Repeat word for word the lines starting at the one with "والتشريعات." and ending at the final line of the material, both ends included; omit pictures.

Task data: Begin

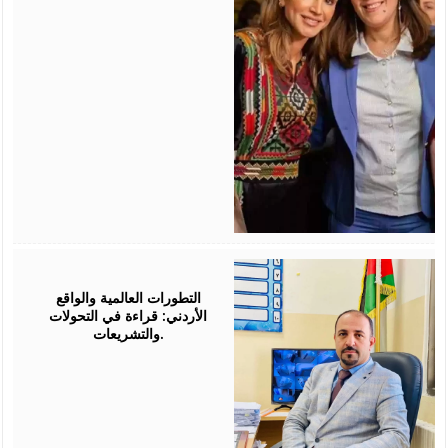
August
05,
2026
التطورات العالمية والواقع
الأردني: قراءة في التحولات
والتشريعات.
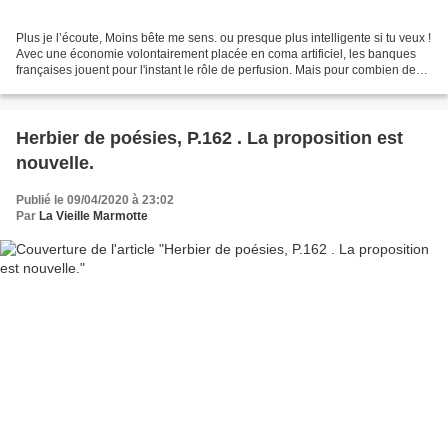
Plus je l’écoute, Moins bête me sens. ou presque plus intelligente si tu veux !
Avec une économie volontairement placée en coma artificiel, les banques
françaises jouent pour l'instant le rôle de perfusion. Mais pour combien de
temps... Avec la webradio...
Herbier de poésies, P.162 . La proposition est
nouvelle.
Publié le 09/04/2020 à 23:02
Par
La Vieille Marmotte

Task data: End

> Response area:
والتشريعات.
Plus je l’écoute, Moins bête me sens. ou presque plus intelligente si tu veux !
Avec une économie volontairement placée en coma artificiel, les banques
françaises jouent pour l'instant le rôle de perfusion. Mais pour combien de
temps... Avec la webradio...
Herbier de poésies, P.162 . La proposition est
nouvelle.
Publié le 09/04/2020 à 23:02
Par
La Vieille Marmotte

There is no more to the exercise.